Request:
Work out how many lines of the entries have the word "Thermal" in them. Respond with that number only.

==== Data for review ====

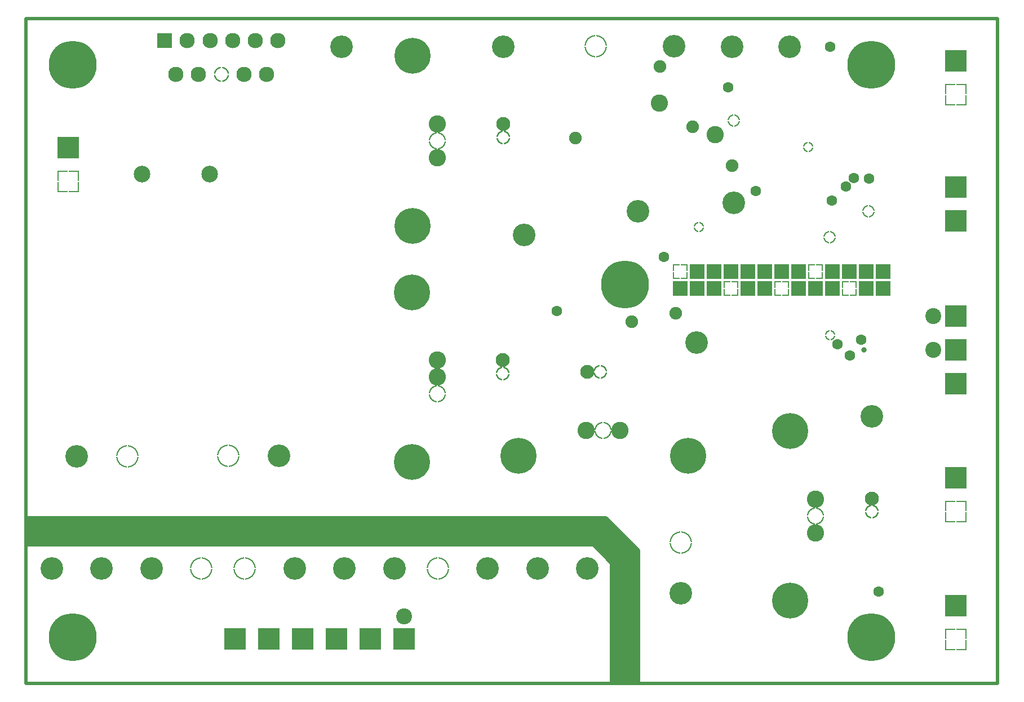
<source format=gbr>
%FSLAX33Y33*%
%MOMM*%
G04 EasyPC Gerber Version 17.0 Build 3379 *
%ADD129R,2.20000X2.20000*%
%ADD131R,2.30000X2.30000*%
%ADD121R,3.20000X3.20000*%
%ADD114C,0.52700*%
%ADD116C,0.80640*%
%ADD136C,1.60000*%
%ADD137C,1.90000*%
%ADD126C,2.10000*%
%ADD132C,2.30000*%
%ADD122C,2.40000*%
%ADD134C,2.50000*%
%ADD118C,2.60000*%
%ADD123C,2.60000*%
%ADD119C,3.40000*%
%ADD125C,5.40000*%
%AMT130*0 Thermal pad*4,1,6,0.90000,0.10000,0.90000,0.90000,0.10000,0.90000,0.10000,1.10000,1.10000,1.10000,1.10000,0.10000,0.90000,0.10000,0*4,1,6,-0.10000,0.90000,-0.90000,0.90000,-0.90000,0.10000,-1.10000,0.10000,-1.10000,1.10000,-0.10000,1.10000,-0.10000,0.90000,0*4,1,6,-0.90000,-0.10000,-0.90000,-0.90000,-0.10000,-0.90000,-0.10000,-1.10000,-1.10000,-1.10000,-1.10000,-0.10000,-0.90000,-0.10000,0*4,1,6,0.10000,-0.90000,0.90000,-0.90000,0.90000,-0.10000,1.10000,-0.10000,1.10000,-1.10000,0.10000,-1.10000,0.10000,-0.90000,0*%
%ADD130T130*%
%AMT128*0 Thermal pad*4,1,6,1.40000,0.10000,1.40000,1.40000,0.10000,1.40000,0.10000,1.60000,1.60000,1.60000,1.60000,0.10000,1.40000,0.10000,0*4,1,6,-0.10000,1.40000,-1.40000,1.40000,-1.40000,0.10000,-1.60000,0.10000,-1.60000,1.60000,-0.10000,1.60000,-0.10000,1.40000,0*4,1,6,-1.40000,-0.10000,-1.40000,-1.40000,-0.10000,-1.40000,-0.10000,-1.60000,-1.60000,-1.60000,-1.60000,-0.10000,-1.40000,-0.10000,0*4,1,6,0.10000,-1.40000,1.40000,-1.40000,1.40000,-0.10000,1.60000,-0.10000,1.60000,-1.60000,0.10000,-1.60000,0.10000,-1.40000,0*%
%ADD128T128*%
%AMT115*0 Thermal pad*7,0,0,1.60000,1.20000,0.20000,0*%
%ADD115T115*%
%ADD117C,7.20000*%
%AMT135*0 Thermal pad*7,0,0,1.90000,1.50000,0.20000,0*%
%ADD135T135*%
%AMT127*0 Thermal pad*7,0,0,2.10000,1.70000,0.20000,0*%
%ADD127T127*%
%AMT133*0 Thermal pad*7,0,0,2.30000,1.90000,0.20000,0*%
%ADD133T133*%
%AMT124*0 Thermal pad*7,0,0,2.60000,2.20000,0.20000,0*%
%ADD124T124*%
%AMT120*0 Thermal pad*7,0,0,3.40000,3.00000,0.20000,0*%
%ADD120T120*%
X0Y0D02*
D02*
D114*
X64Y889D02*
X146039D01*
Y100839*
X64*
Y889*
X92064D02*
X88001D01*
Y18964*
X85251Y21714*
X64*
Y25776*
X87189*
X92064Y20901*
Y889*
G36*
X88001*
Y18964*
X85251Y21714*
X64*
Y25776*
X87189*
X92064Y20901*
Y889*
G37*
D02*
D115*
X101151Y69514D03*
X117539Y81489D03*
X120889Y53214D03*
D02*
D116*
X125939Y50989D03*
D02*
D117*
X7064Y7889D03*
Y93889D03*
X90064Y60889D03*
X127064Y7889D03*
Y93889D03*
D02*
D118*
X95189Y88114D03*
X103539Y83389D03*
D02*
D119*
X3888Y18146D03*
X7614Y34989D03*
X11389Y18146D03*
X18889D03*
X38034Y35089D03*
X40389Y18146D03*
X47439Y96589D03*
X47889Y18146D03*
X55389D03*
X69389D03*
X71739Y96597D03*
X74839Y68339D03*
X76889Y18146D03*
X84389D03*
X91939Y71889D03*
X97389Y96663D03*
X98439Y14489D03*
X100789Y52114D03*
X106089Y96614D03*
X106339Y73089D03*
X114789Y96614D03*
X127139Y41064D03*
D02*
D120*
X15234Y34989D03*
X26389Y18146D03*
X30414Y35089D03*
X32889Y18146D03*
X61889D03*
X85614Y96689D03*
X98439Y22109D03*
D02*
D121*
X6389Y81464D03*
X31414Y7614D03*
X36493D03*
X41574D03*
X46654D03*
X51734D03*
X56814D03*
X139712Y31789D03*
Y45929D03*
Y51009D03*
Y56089D03*
Y70409D03*
Y75489D03*
X139739Y12589D03*
Y94489D03*
D02*
D122*
X56814Y10959D03*
X136362Y51009D03*
X136367Y56089D03*
D02*
D123*
X61839Y46939D03*
Y49479D03*
X61864Y79899D03*
Y84979D03*
X84198Y38914D03*
X89279D03*
X118639Y23524D03*
Y28604D03*
D02*
D124*
X61839Y44399D03*
X61864Y82439D03*
X86739Y38914D03*
X118639Y26064D03*
D02*
D125*
X58049Y34189D03*
Y59689D03*
X58074Y69689D03*
Y95189D03*
X73989Y35124D03*
X99489D03*
X114849Y13314D03*
Y38814D03*
D02*
D126*
X71689Y49489D03*
X71739Y84964D03*
X84339Y47689D03*
X127093Y28689D03*
D02*
D127*
X71689Y47489D03*
X71739Y82964D03*
X86339Y47689D03*
X127093Y26689D03*
D02*
D128*
X6389Y76384D03*
X139712Y26709D03*
X139739Y7509D03*
Y89409D03*
D02*
D129*
X98359Y60249D03*
X100899D03*
Y62789D03*
X103439Y60249D03*
Y62789D03*
X105978D03*
X108518Y60249D03*
Y62789D03*
X111059Y60249D03*
Y62789D03*
X113599D03*
X116139Y60249D03*
Y62789D03*
X118679Y60249D03*
X121218D03*
Y62789D03*
X123759D03*
X126299Y60249D03*
Y62789D03*
X128839Y60249D03*
Y62789D03*
D02*
D130*
X98359D03*
X105978Y60249D03*
X113599D03*
X118679Y62789D03*
X123759Y60249D03*
D02*
D131*
X20870Y97522D03*
D02*
D132*
X22572Y92442D03*
X24274Y97522D03*
X25976Y92442D03*
X27678Y97522D03*
X31081D03*
X32783Y92442D03*
X34485Y97522D03*
X36187Y92442D03*
X37889Y97522D03*
D02*
D133*
X29380Y92442D03*
D02*
D134*
X17489Y77464D03*
X27649D03*
D02*
D135*
X106339Y85489D03*
X120805Y67980D03*
X126614Y71864D03*
D02*
D136*
X79794Y56849D03*
X95914Y65039D03*
X105539Y90489D03*
X109689Y74939D03*
X120889Y96589D03*
X121139Y73464D03*
X121939Y51889D03*
X123239Y75564D03*
X123789Y50189D03*
X124389Y76839D03*
X125514Y52539D03*
X126689Y76789D03*
X128139Y14714D03*
D02*
D137*
X82611Y82892D03*
X91068Y55224D03*
X95314Y93614D03*
X97689Y56564D03*
X100214Y84564D03*
X106139Y78689D03*
X0Y0D02*
M02*

</source>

====

Output of the task:
8